Perl variables (scalars specifically) can, at the same time, hold multiple representations of the same data. If you create and integer and use it as a string, it will be cached in its string form. Sereal attempts to detect the most compact of these representations for encoding, but can not always succeed. For example, if a data structure was previously also traversed by certain other serialization modules (such as Storable), then the scalars in the structure may have been irrevocably upgraded to a more complex (and bigger) type. This is only an issue in crude benchmarks. So if you plan to benchmark serialization, take care not to re-use the test data structure between serializers for results that do not depend on the order of operations.

BUGS, CONTACT AND SUPPORT

For reporting bugs, please use the github bug tracker at http://github.com/Sereal/Sereal/issues.

For support and discussion of Sereal, there are two Google Groups:

Announcements around Sereal (extremely low volume): https://groups.google.com/forum/?fromgroups#!forum/sereal-announce

Sereal development list: https://groups.google.com/forum/?fromgroups#!forum/sereal-dev

AUTHORS AND CONTRIBUTORS

Yves Orton <demerphq@gmail.com>

Damian Gryski

Steffen Mueller <smueller@cpan.org>

Rafaël Garcia-Suarez

Ævar Arnfjörð Bjarmason <avar@cpan.org>

Tim Bunce

Daniel Dragan <bulkdd@cpan.org> (Windows support and bugfixes)

Zefram

Some inspiration and code was taken from Marc Lehmann's excellent JSON::XS module due to obvious overlap in problem domain.

ACKNOWLEDGMENT

This module was originally developed for Booking.com. With approval from Booking.com, this module was generalized and published on CPAN, for which the authors would like to express their gratitude.

COPYRIGHT AND LICENSE

Copyright (C) 2012, 2013, 2014 by Steffen Mueller Copyright (C) 2012, 2013, 2014 by Yves Orton

The license for the code in this distribution is the following, with the exceptions listed below:

This library is free software; you can redistribute it and/or modify it under the same terms as Perl itself.

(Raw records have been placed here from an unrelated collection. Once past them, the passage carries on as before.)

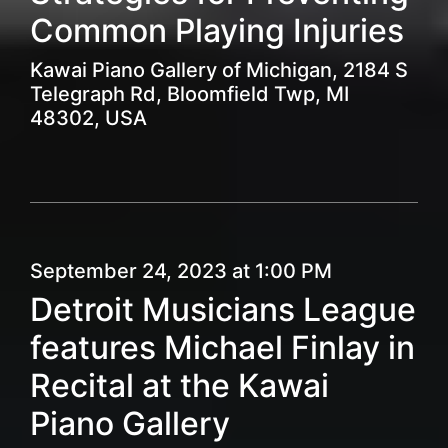
Common Playing Injuries
Kawai Piano Gallery of Michigan, 2184 S
Telegraph Rd, Bloomfield Twp, MI
48302, USA
September 24, 2023 at 1:00 PM
Detroit Musicians League
features Michael Finlay in
Recital at the Kawai
Piano Gallery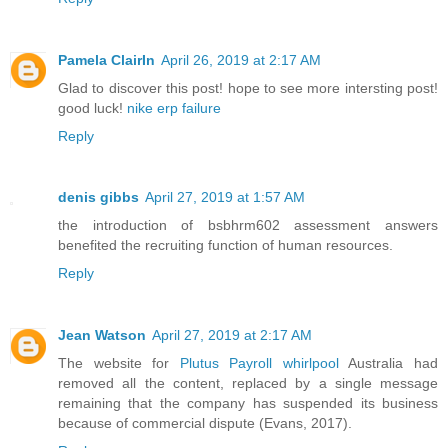
Pamela ClairIn
April 26, 2019 at 2:17 AM
Glad to discover this post! hope to see more intersting post!
good luck!
nike erp failure
Reply
denis gibbs
April 27, 2019 at 1:57 AM
the introduction of bsbhrm602 assessment answers
benefited the recruiting function of human resources.
Reply
Jean Watson
April 27, 2019 at 2:17 AM
The website for
Plutus Payroll whirlpool
Australia had
removed all the content, replaced by a single message
remaining that the company has suspended its business
because of commercial dispute (Evans, 2017).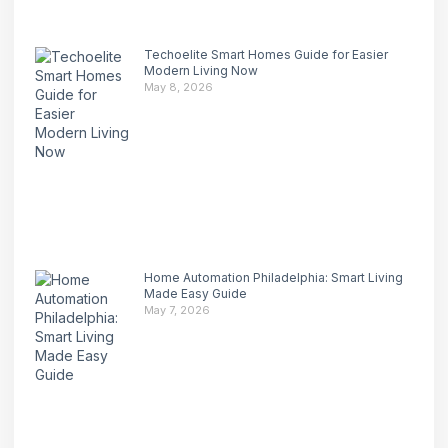
Techoelite Smart Homes Guide for Easier
Modern Living Now
May 8, 2026
Home Automation Philadelphia: Smart Living
Made Easy Guide
May 7, 2026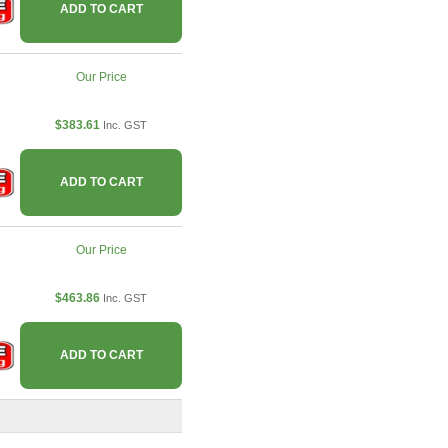
ADD TO CART
Our Price
$383.61
Inc. GST
ADD TO CART
Our Price
$463.86
Inc. GST
ADD TO CART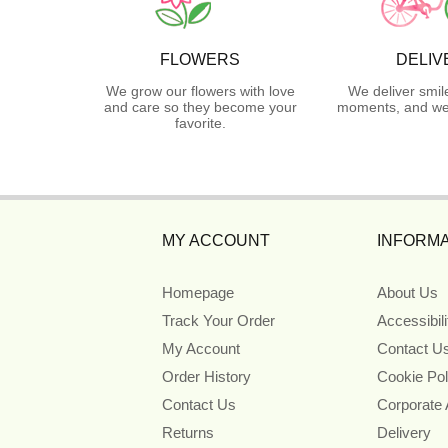
FLOWERS
DELIV
We grow our flowers with love
We deliver smil
and care so they become your
moments, and we 
favorite.
MY ACCOUNT
INFORMA
Homepage
About Us
Track Your Order
Accessibil
My Account
Contact U
Order History
Cookie Pol
Contact Us
Corporate
Returns
Delivery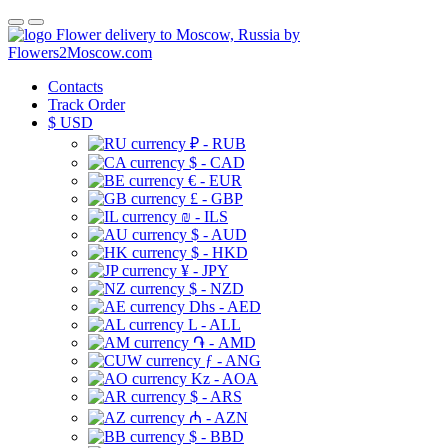
Flower delivery to Moscow, Russia by
Flowers2Moscow.com
Contacts
Track Order
$
USD
₽ - RUB
$ - CAD
€ - EUR
£ - GBP
₪ - ILS
$ - AUD
$ - HKD
¥ - JPY
$ - NZD
Dhs - AED
L - ALL
֏ - AMD
ƒ - ANG
Kz - AOA
$ - ARS
₼ - AZN
$ - BBD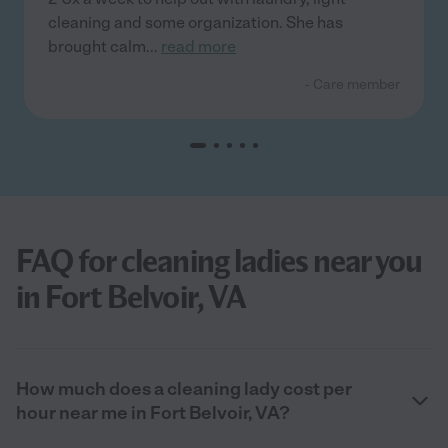
cleaning and some organization. She has
brought calm
...
read more
- Care member
FAQ for cleaning ladies near you
in Fort Belvoir, VA
How much does a cleaning lady cost per
hour near me in Fort Belvoir, VA?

Except portions taken from Marc Lehmann's code for the JSON::XS module, which is licensed under the same terms as this module. (Many thanks to Marc for inspiration, and code.)

Also except the code for Snappy compression library, whose license is reproduced below and which, to the best of our knowledge, is compatible with this module's license. The license for the enclosed Snappy code is:

Copyright 2011, Google Inc.
All rights reserved.

Redistribution and use in source and binary forms, with or without
modification, are permitted provided that the following conditions are
met:

  * Redistributions of source code must retain the above copyright
notice, this list of conditions and the following disclaimer.
  * Redistributions in binary form must reproduce the above
copyright notice, this list of conditions and the following disclaimer
in the documentation and/or other materials provided with the
distribution.
  * Neither the name of Google Inc. nor the names of its
contributors may be used to endorse or promote products derived from
this software without specific prior written permission.

THIS SOFTWARE IS PROVIDED BY THE COPYRIGHT HOLDERS AND CONTRIBUTORS
"AS IS" AND ANY EXPRESS OR IMPLIED WARRANTIES, INCLUDING, BUT NOT
LIMITED TO, THE IMPLIED WARRANTIES OF MERCHANTABILITY AND FITNESS FOR
A PARTICULAR PURPOSE ARE DISCLAIMED. IN NO EVENT SHALL THE COPYRIGHT
OWNER OR CONTRIBUTORS BE LIABLE FOR ANY DIRECT, INDIRECT, INCIDENTAL,
SPECIAL, EXEMPLARY, OR CONSEQUENTIAL DAMAGES (INCLUDING, BUT NOT
LIMITED TO, PROCUREMENT OF SUBSTITUTE GOODS OR SERVICES; LOSS OF USE,
DATA, OR PROFITS; OR BUSINESS INTERRUPTION) HOWEVER CAUSED AND ON ANY
THEORY OF LIABILITY, WHETHER IN CONTRACT, STRICT LIABILITY, OR TORT
(INCLUDING NEGLIGENCE OR OTHERWISE) ARISING IN ANY WAY OUT OF THE USE
OF THIS SOFTWARE, EVEN IF ADVISED OF THE POSSIBILITY OF SUCH DAMAGE.